[TEXT UNDER STUDY]
My Best Friend, General Vasili, the Son of Joseph Stalin () is a 1991 film, directed by Viktor Sadovsky and starring Boris Schcherbakov and Vladimir Steklov.

Plot
Biopic film, based on a true story of friendship between Vasili Stalin, the son of the Soviet leader Joseph Stalin, and the famous Russian sports star Vsevolod Bobrov.

Vasili Stalin was Lieut. General of the Red Army in charge of the Army and Airforce sports teams. He befriended the talented athlete Bagrov (Bobrov) and made him a sports star in the Soviet Union. After each game played by his "toy-star" Bobrov, General Vasili Stalin would throw massive and wild drinking parties, with women dancing on their dining table among bottles of vodka. But after the death of his father, general Vasili Stalin was arrested by the new Soviet leadership, and was charged with "anti-Soviet" conspiracy, because of his opinions expressed in conversations with foreign diplomats.

Cast

Main Characters
Boris Shcherbakov as Vsevolod Bagrov (Vsevolod Bobrov)
Vladimir Steklov as Vasili Josifovich Stalin
Andrei Boltnev as Astafiev
Irina Malysheva as Ninel
Andrei Tolubeyev as Tolik
Petr Shelokhonov as Colonel Savinykh
Igor Gorbachyov as Doctor
Viktoriya Sadovskaya
Valentina Kovel
Igor Yefimov
Georgi Shtil

Cameos
Yan Yanakiev, Ernst Romanov, Andrei Ponomaryov, I. Myachina, Anatoli Rudakov, Aleksandr Berda, Sergei Losev, Yevgeni Barkov, Yuri Dedovich, Yevgeni Dergachyov, Mikhail Devyatkin, Yefim Yoffe, Nikolai Makarov, Viktor Solovyov, A. Strepetov, Aleksei Vanin, Ye. Yerofeyev, O. Yudi, Yu. Zabludovsky

Crew
Director: Viktor Sadovsky
Writers: Valentin Ezhov, Natalya Gotovtseva, Pavel Kortobaj, Viktor Sadovsky
Cinematographer: Vadim Grammatikov
Composer: Vladlen Chistyakov
Editor: G. Baranova
Production designer: Vladimir Svetozarov

Production
Production companies: Lenfilm, Leninterfilm, Kraun (Belgium)
Production dates: 1990 - 1991
Filming locations: St. Petersburg, Russia, Moscow, Russia.
Additional production assistance was received from the Red Army and the Central Archives of the USSR.
Original period military uniforms of the Red Army were used in the film production.
Vintage Soviet cars of the 1940s and 1950s period were used in the film production.

[PROBLEMS TO WORK ON]
a: Please answer these questions from the film article, one line each:
(i) Which actor plays Colonel Savinykh?
(ii) Who is listed as the composer?
(iii) Which production company is marked as from Belgium?
b: Reproduce word for word the part of the film article that opens with the words containing "Additional production assistance" and closes with "Army were used in the film production.".

[STUDY MATERIAL]
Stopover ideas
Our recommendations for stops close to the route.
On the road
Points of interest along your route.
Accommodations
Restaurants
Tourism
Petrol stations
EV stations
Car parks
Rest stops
...
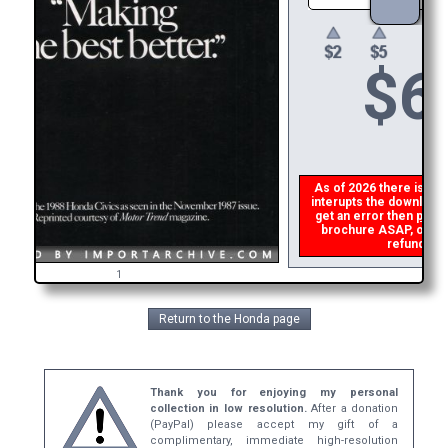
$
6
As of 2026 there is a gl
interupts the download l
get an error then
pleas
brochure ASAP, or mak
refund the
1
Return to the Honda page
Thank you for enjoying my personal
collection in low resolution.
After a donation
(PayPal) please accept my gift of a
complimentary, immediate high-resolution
---
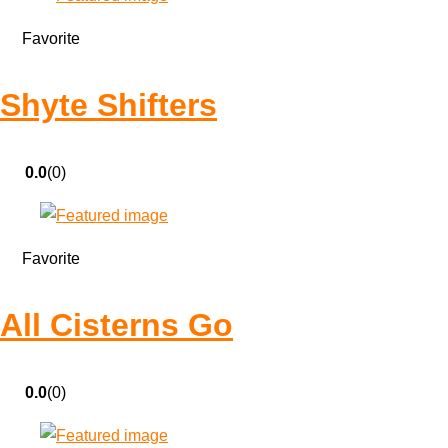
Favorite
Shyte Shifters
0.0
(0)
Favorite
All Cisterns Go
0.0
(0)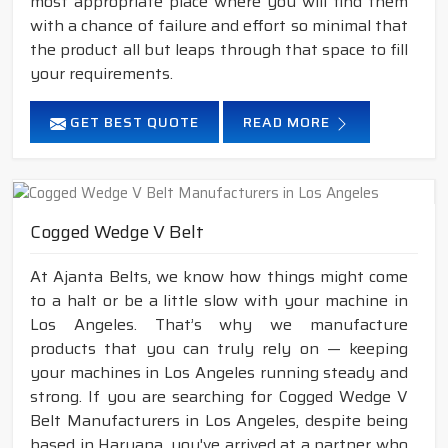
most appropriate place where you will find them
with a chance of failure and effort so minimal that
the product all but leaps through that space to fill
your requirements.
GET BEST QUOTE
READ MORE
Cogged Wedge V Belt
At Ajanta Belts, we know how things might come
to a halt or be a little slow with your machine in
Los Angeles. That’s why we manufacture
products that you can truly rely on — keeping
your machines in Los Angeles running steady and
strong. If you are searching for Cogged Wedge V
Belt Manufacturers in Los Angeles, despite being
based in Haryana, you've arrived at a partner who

[LIST OF ANSWERS]
a:
(i) Petr Shelokhonov
(ii) Vladlen Chistyakov
(iii) Kraun

b:
Additional production assistance was received from the Red Army and the Central Archives of the USSR.
Original period military uniforms of the Red Army were used in the film production.